A recent study published in the journal Cephalalgia, the official journal of the International Headache Society, highlights an overlooked relationship between migraine and exercise. The study, entitled "Anxiety sensitivity and intentional avoidance of physical activity in women with probable migraine", was led by Samantha G Farris, from Rutgers, Department of Psychology, the State University of New Jersey, NJ, USA.
Migraine affects around 10-15% of the population around the globe, and among its most common diagnosis criteria include a throbbing, unilateral head pain, hypersensitivity to lights, sounds, odors, and aggravation by activity. Although regular aerobic exercise has been strongly recommended by clinicians as an adjuvant option for migraine prevention, for up to 1/3 of patients, physical exercise can be a trigger of migraine attacks, thus, it can instead be avoided as a strategy to manage migraine. As observed with other pain conditions, anxiety sensitivity, which refers to one's fear of experiencing anxiety arousal due to harmful physical, cognitive and socially-observable consequences, may be related to PA avoidance in migraine patients. This seems to be the true especially with vigorous PA, as this exercise intensity is perceived as potentially triggering or worsening of migraine attacks.
In this study, the researchers assessed 100 women with probable migraine, who filled an online survey covering anxiety sensitivity scores, intentional avoidance of moderate and vigorous physical activity (PA) in the past month, which was based on the Global Physical Activity Questionnaire (GPAQ), as well as the self-rated perception (0-100%) that PA would trigger a migraine attack and worse migraine symptoms.
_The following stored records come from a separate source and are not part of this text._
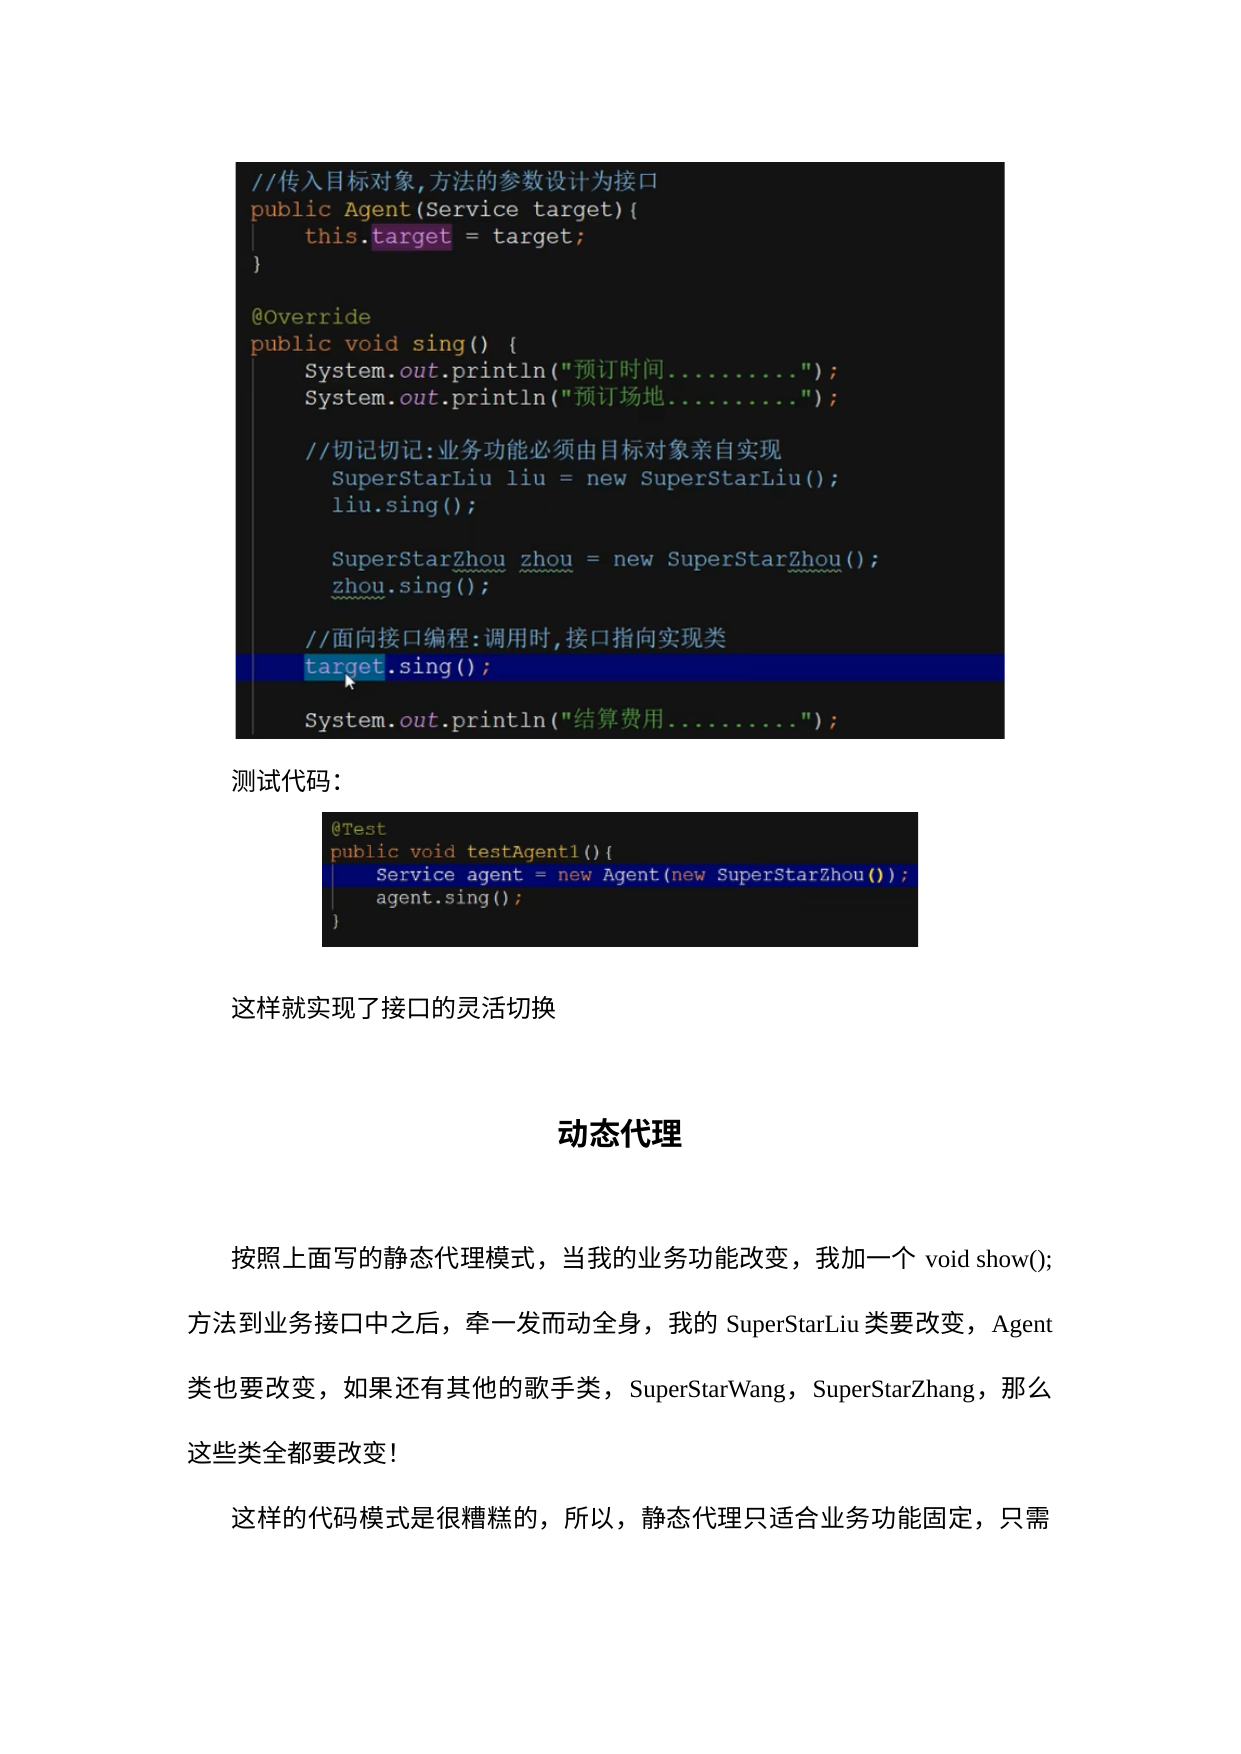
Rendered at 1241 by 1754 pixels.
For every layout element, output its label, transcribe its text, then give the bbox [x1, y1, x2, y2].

picture [235, 162, 1005, 739]
text 按照上面写的静态代理模式，当我的业务功能改变，我加一个void show();方法到业务接口中之后，牵一发而动全身，我的SuperStarLiu类要改变，Agent类也要改变，如果还有其他的歌手类，SuperStarWang，SuperStarZhang，那么这些类全都要改变！ [187, 1224, 1053, 1484]
text 这样就实现了接口的灵活切换 [187, 974, 1053, 1039]
picture [322, 812, 919, 947]
text 动态代理 [187, 1099, 1053, 1164]
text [187, 1484, 1053, 1549]
text 测试代码： [187, 747, 1053, 812]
The results showed that increased anxiety sensitivity scores associated with PA avoidance of both moderate and vigorous intensities. One-point increase in the anxiety sensitivity scale resulted in up to 5% increase in the odds for avoiding PA. Concerns about the physical consequences of bodily sensations (e.g. difficulty breathing) associated with a 7.5-fold higher odds for avoiding vigorous PA, while cognitive consequences of bodily sensations (e.g. inability to concentrate), which is thought to reflect headache-related disability, associated with a 5.2-fold higher odds for avoiding moderate PA. Anxiety sensitivity scores positively associated with stronger expectations of vigorous-intensity PA as a triggering and worsening factor for migraine.
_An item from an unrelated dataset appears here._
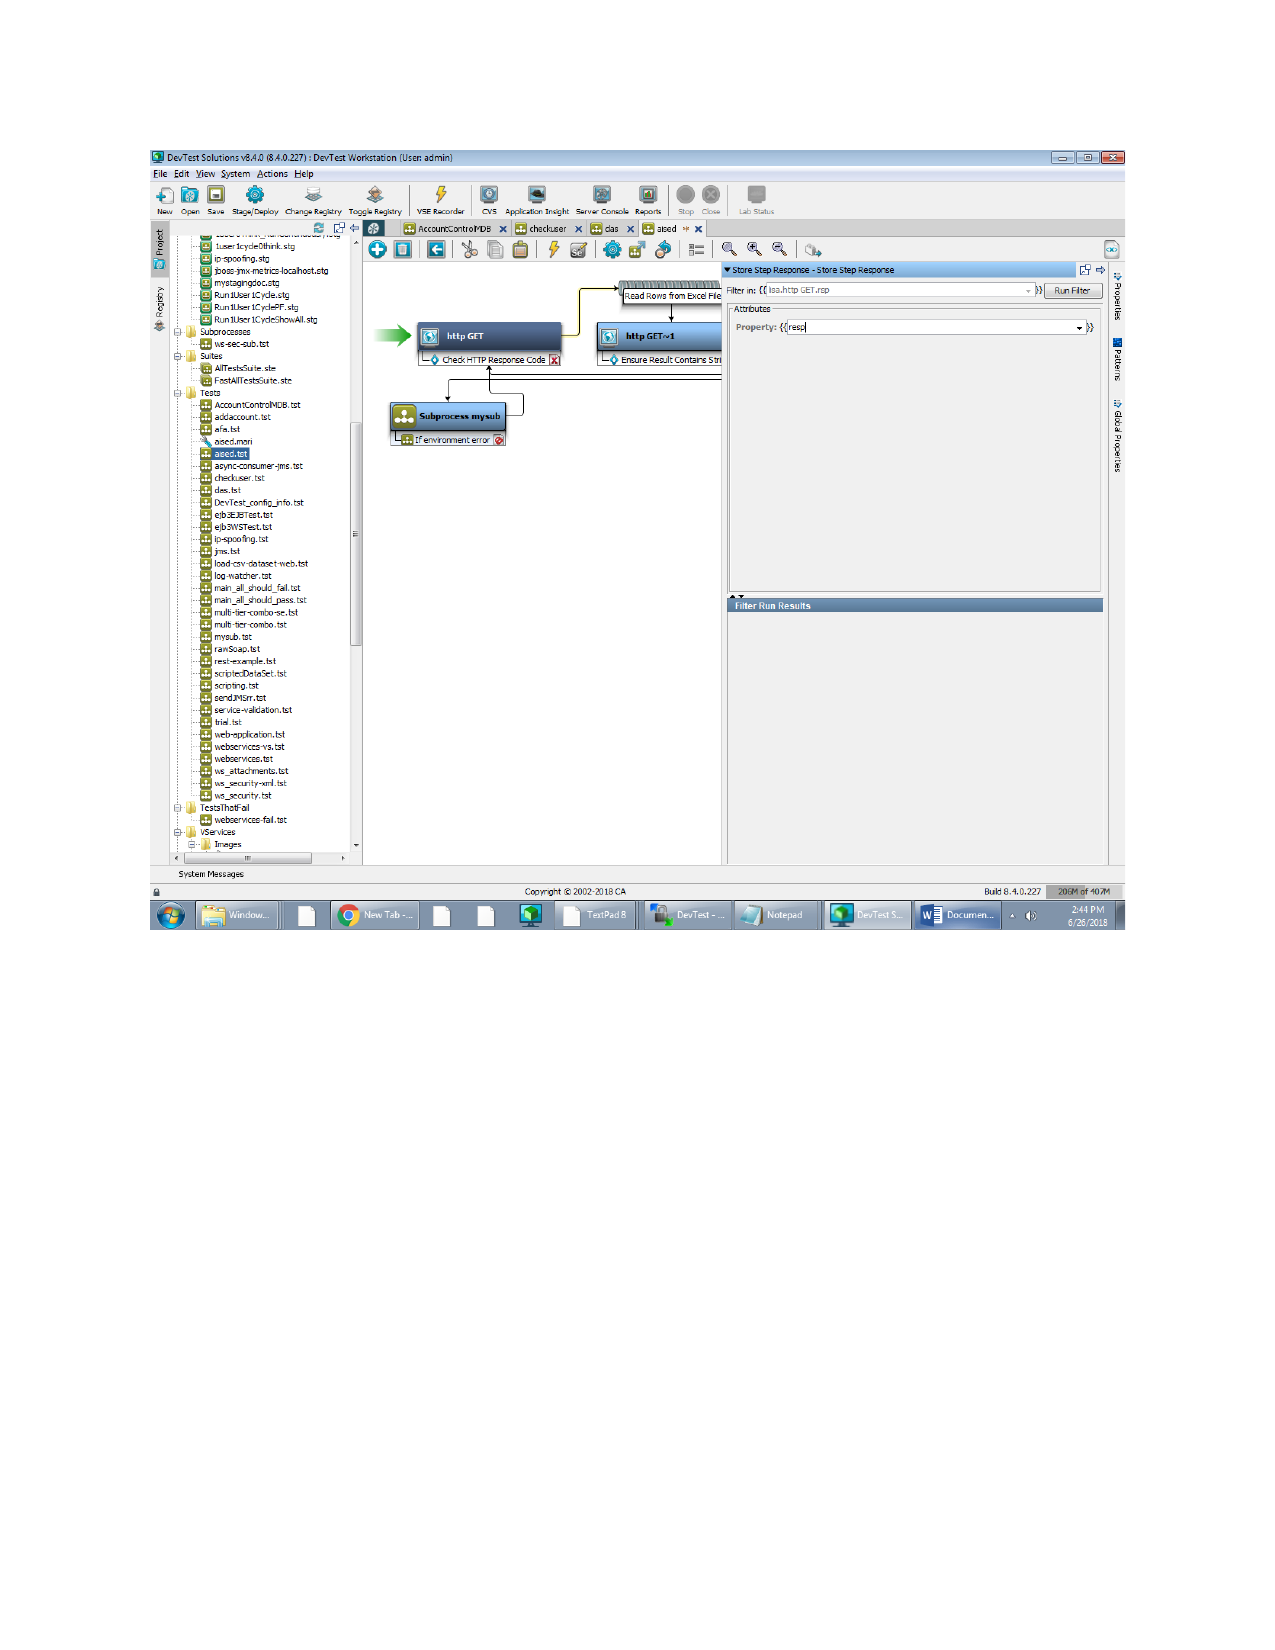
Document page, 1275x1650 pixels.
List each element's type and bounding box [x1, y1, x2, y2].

picture [150, 150, 1125, 930]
This study revealed a relevant but overlooked aspect of migraine. Migraine is a highly prevalent and disabling neurological disorder, in which regular PA is part of current non-pharmacological treatment recommendations. As pointed out by the authors "Patients with migraine and elevated anxiety sensitivity could benefit from tailored, multi-component intervention, ideally including: Psychoeducation about the positive effect of PA on migraine and the detrimental effect of avoidance, feedback about the perceived versus actual rates of PA in triggering/worsening migraine, and use of gradual exposure to facilitate desensitization to avoided of PA and related bodily sensations."